After a quick cool down, some paperwork and a quick change of clothes, Eric lurked around the ring during the second match. Normally he went home. He wanted to hit and he wanted to get paid. He didn’t crave the extra bullshit that came part and parcel with boxing, although once upon a time the guys at his gym and those who’d worked the same circuit had become a mixed-up, mashed-up family. Joining the Air Force had replaced bruisers with bandits, but he still got the same feeling of belonging.
Nine months in hospitals, physical therapy and flight retraining had pissed him off because it sucked and hurt—plus he’d been left completely helpless while Carey made a screaming dive for rock bottom. For Carey to hit a wall just as Eric was getting his life back in order had been a blow more staggering than anything Gonzales had landed.
Eric sat back in a chair and absently watched the bout, wondering if it would go on long enough for the blonde to make an appearance.
Lucky for him, it did. The two welterweights went after each other like terriers until the bell rang. They retreated to their corners, and the ring girl sauntered up. She held the sign over her head, which lifted her tits in that brilliant red swimsuit. Eye candy, pure and simple.
He appreciated watching women. One might call it his thing.
He crossed his arms and shifted on a fast rush of energy. She was a visual banquet. The hair that settled above her shoulders was a pale blonde that would contrast against his dark sheets—if he got her home. The micro swimsuit revealed the slender body that would be perfect beneath his. Her tiny white-girl ass was a gift from a higher power.
She slung attitude by the bucketful. Playing up to the crowd, she handed out swish and sweetness like candy. Her smile lit up when the audience roared.
So, she liked being watched? Being appreciated? He couldn’t imagine a woman becoming a ring girl if she didn’t. A buzz of excitement made his muscles burn, especially when she finished her circuit and aimed her smile straight at him. Every man in the crowd got to see what she strutted on obvious display. Not every man got a personalized come-hither smile.
He fisted his hands at his sides and cleared his throat.
She returned the round placard before walking past him. She was such a playgirl—a bit of trouble combined with a whole lot of pretty. Slanting a honey-and-spice look over her shoulder as she drifted by, she found her seat.

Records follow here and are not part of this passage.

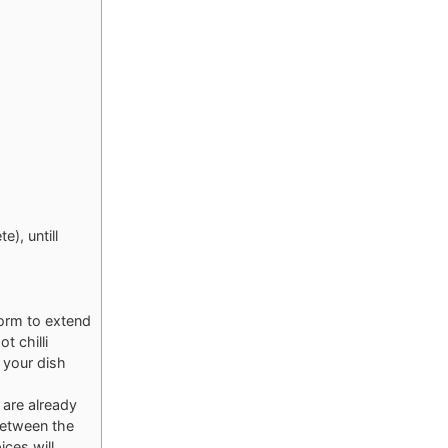
e), untill
form to extend
t chilli
 your dish
 are already
 between the
ices will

Eric had resumed an active sex life since escaping physical therapy, scars and all, but discomfort always clawed up his spine. He didn’t relish explaining a damn thing about what had happened. When he’d stopped telling war stories that women speedily elevated to heroic proportions, he’d stopped getting as many returned phone calls. Apparently the truth was a turn-on—that the nasty scars crawling over his skin were from an F-16 training accident in Canada—but refusing to share sickening details meant he spent more nights alone than not.
Such a change from the previous year. To his surprise, he didn’t feel like he’d lost anything in giving up strip bars and midnight quickies. He did miss being able to say hello to a woman without curiosity, revulsion or wariness coloring her expression.
Maybe that’s why he’d been so immediately taken with the blonde ring girl. She’d been…distracted. That seemed the right word. And he’d been hooded. Now, when wariness or disgust should’ve been making unwanted appearances, she kept sneaking sidelong glances.
Christ, she’d look amazing on film. His video collection was getting overplayed, a little flat. He could go for capturing her shining beauty and subtle arrogance on film.
Go for it in a damn hard way.
After the bouts, he waited outside the ring girls’ room. Damn he was edgy. Nervous was too strong of a word, but he couldn’t remember the last time he’d actively pursued a woman and worried about the outcome. It galled him to think he might be as rusty at seduction as he’d been when stepping into a flight simulator for the first time in more than half a year.